“Thanks.” I bite my lip. “What did you paint, if you don’t mind me asking?”
She tilts her head like she already knows the reason behind my question. Instead of answering, she says, “They make you see things here. It’s part of the experiment.”
My breath hitches. “Is that what this is? An experiment?”
“It’s different things on different days.”
“And today?” I press, because this girl knows things. Things that I don’t. And if I’m ever going to break free, I need to know what I’m dealing with.
She glances back at the burnt bedroom door. “Today, you reminded them they don’t know as much as they think.”
I frown, trying to understand what that means.
Before I can ask, there’s a click of footsteps in the hall that echo as they approach. By now, that particular click-click cadence is all too familiar. Nurse Schmidt. Even the sound of her heels on the floor give me chills.
Holly tenses. “Don’t let them catch you wandering,” she whispers.
It’s the same warning Maria gave me.
Before I can ask how she intends to get out without being caught, she’s gone. The blur of her limbs as they move is mind-boggling. I stare after her, mouth open, unable to make sense of her speed as the door clicks shut behind her.
It should be impossible.
Like everything else here.
The approaching footsteps remind me of the urgency, and I leap into bed just as they arrive and my door swings open again.
Shutting my eyes, I force my breathing to even out and my chest to rise and fall with the rhythm of sleep.
A long moment passes and I can feel Nurse Evil staring me down from my open door.
Finally, her footsteps start again and I listen as she leaves.
When she’s gone, I sit up, intent on returning to the warmth of the boys’ room across the hall.
But when I open my eyes, I gasp.
It’s back.
Impossible as it is, the plush bedroom with the burnt door is gone. In its place is the cold, wet dungeon with its iron bars and locked door.
I jump up and hurry to the cell door, grabbing it for proof that it isn’t just my imagination. But the feel of the cold metal is undeniable beneath my hands. Forcing my breaths even and calm, I shut my eyes and will the lock to slide free. I’ve done it enough times now that it should be easy. But when I open my eyes again, the door is still locked. I try a second time. And a third. But the door remains locked tight.

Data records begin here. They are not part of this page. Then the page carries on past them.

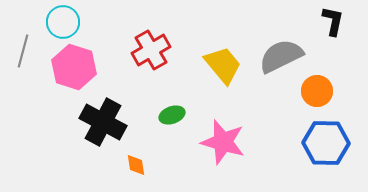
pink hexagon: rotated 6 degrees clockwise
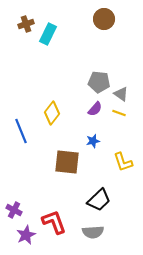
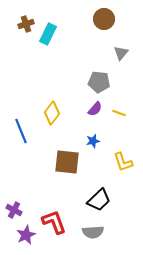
gray triangle: moved 41 px up; rotated 35 degrees clockwise
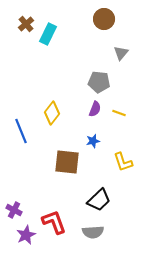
brown cross: rotated 21 degrees counterclockwise
purple semicircle: rotated 21 degrees counterclockwise
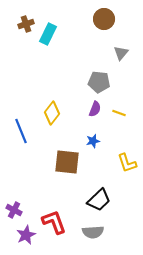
brown cross: rotated 21 degrees clockwise
yellow L-shape: moved 4 px right, 1 px down
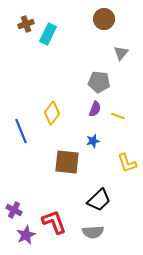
yellow line: moved 1 px left, 3 px down
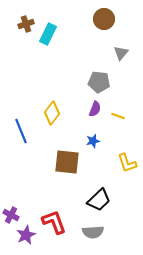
purple cross: moved 3 px left, 5 px down
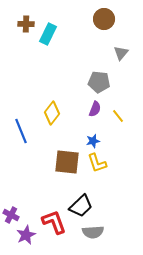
brown cross: rotated 21 degrees clockwise
yellow line: rotated 32 degrees clockwise
yellow L-shape: moved 30 px left
black trapezoid: moved 18 px left, 6 px down
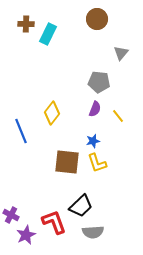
brown circle: moved 7 px left
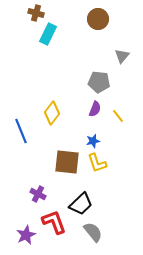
brown circle: moved 1 px right
brown cross: moved 10 px right, 11 px up; rotated 14 degrees clockwise
gray triangle: moved 1 px right, 3 px down
black trapezoid: moved 2 px up
purple cross: moved 27 px right, 21 px up
gray semicircle: rotated 125 degrees counterclockwise
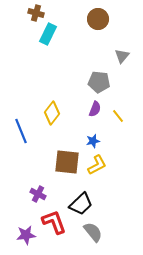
yellow L-shape: moved 2 px down; rotated 100 degrees counterclockwise
purple star: rotated 18 degrees clockwise
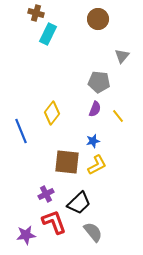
purple cross: moved 8 px right; rotated 35 degrees clockwise
black trapezoid: moved 2 px left, 1 px up
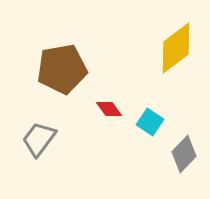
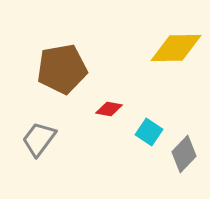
yellow diamond: rotated 36 degrees clockwise
red diamond: rotated 44 degrees counterclockwise
cyan square: moved 1 px left, 10 px down
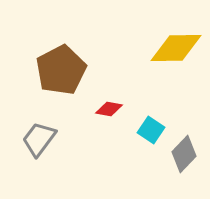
brown pentagon: moved 1 px left, 1 px down; rotated 18 degrees counterclockwise
cyan square: moved 2 px right, 2 px up
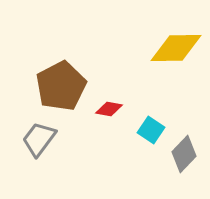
brown pentagon: moved 16 px down
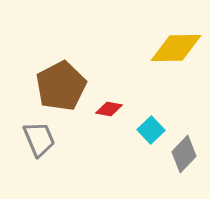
cyan square: rotated 12 degrees clockwise
gray trapezoid: rotated 120 degrees clockwise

A sob rises in my throat and I return to my cot, drawing the thin blanket up and over me as I curl into a ball. Maybe the doctor is right and I’ve truly lost it. Maybe I’m imagining things.

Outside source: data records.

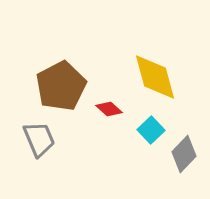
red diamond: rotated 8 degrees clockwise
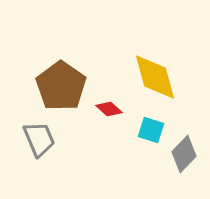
brown pentagon: rotated 9 degrees counterclockwise
cyan square: rotated 28 degrees counterclockwise
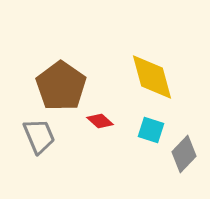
yellow diamond: moved 3 px left
red diamond: moved 9 px left, 12 px down
gray trapezoid: moved 3 px up
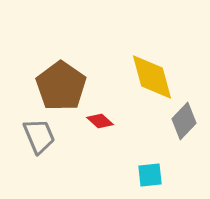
cyan square: moved 1 px left, 45 px down; rotated 24 degrees counterclockwise
gray diamond: moved 33 px up
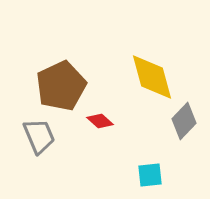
brown pentagon: rotated 12 degrees clockwise
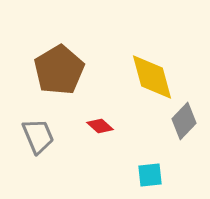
brown pentagon: moved 2 px left, 16 px up; rotated 6 degrees counterclockwise
red diamond: moved 5 px down
gray trapezoid: moved 1 px left
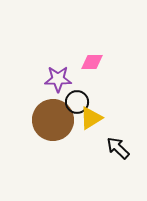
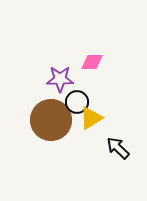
purple star: moved 2 px right
brown circle: moved 2 px left
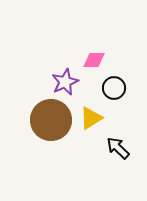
pink diamond: moved 2 px right, 2 px up
purple star: moved 5 px right, 3 px down; rotated 24 degrees counterclockwise
black circle: moved 37 px right, 14 px up
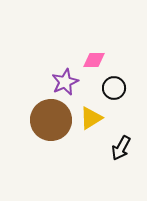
black arrow: moved 3 px right; rotated 105 degrees counterclockwise
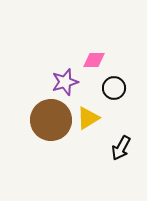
purple star: rotated 8 degrees clockwise
yellow triangle: moved 3 px left
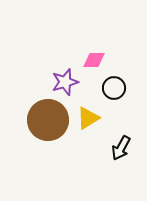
brown circle: moved 3 px left
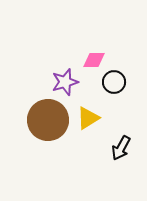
black circle: moved 6 px up
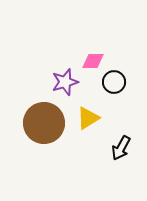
pink diamond: moved 1 px left, 1 px down
brown circle: moved 4 px left, 3 px down
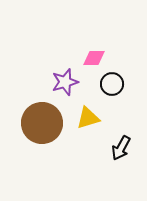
pink diamond: moved 1 px right, 3 px up
black circle: moved 2 px left, 2 px down
yellow triangle: rotated 15 degrees clockwise
brown circle: moved 2 px left
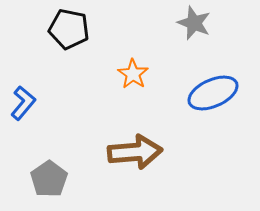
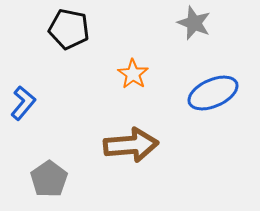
brown arrow: moved 4 px left, 7 px up
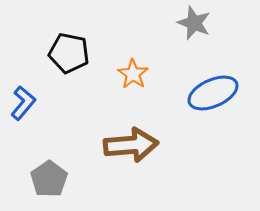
black pentagon: moved 24 px down
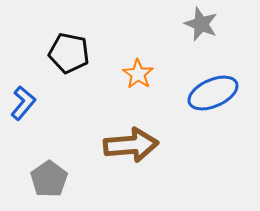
gray star: moved 7 px right, 1 px down
orange star: moved 5 px right
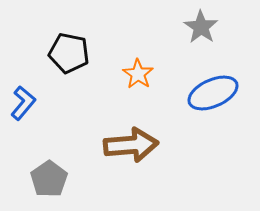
gray star: moved 3 px down; rotated 12 degrees clockwise
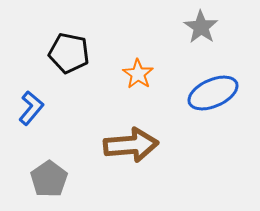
blue L-shape: moved 8 px right, 5 px down
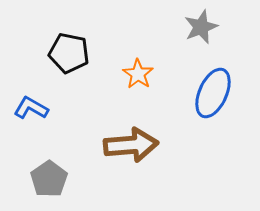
gray star: rotated 16 degrees clockwise
blue ellipse: rotated 42 degrees counterclockwise
blue L-shape: rotated 100 degrees counterclockwise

Maybe we’re all mad here after all.
9
Istare down at my wrist, perplexed. As I run the pad of my finger over the thin white scar, Dr. Livingstone sits, watching me. Waiting.
Always watching. Always waiting.
For me to say something. To do something. To be something.
But what? What will get me out of this place? I don’t know anymore. I never knew. I’m in a prison within a prison. Trapped by them, by my own mind, by my fragile clutching of a reality that turns to glitter dancing on the wind.
“How long have I been here?” I ask. Wasn’t it just a few days ago that the doctor was rebandaging my wrist, the wound still full of stitches? When were they taken out? How am I already healed?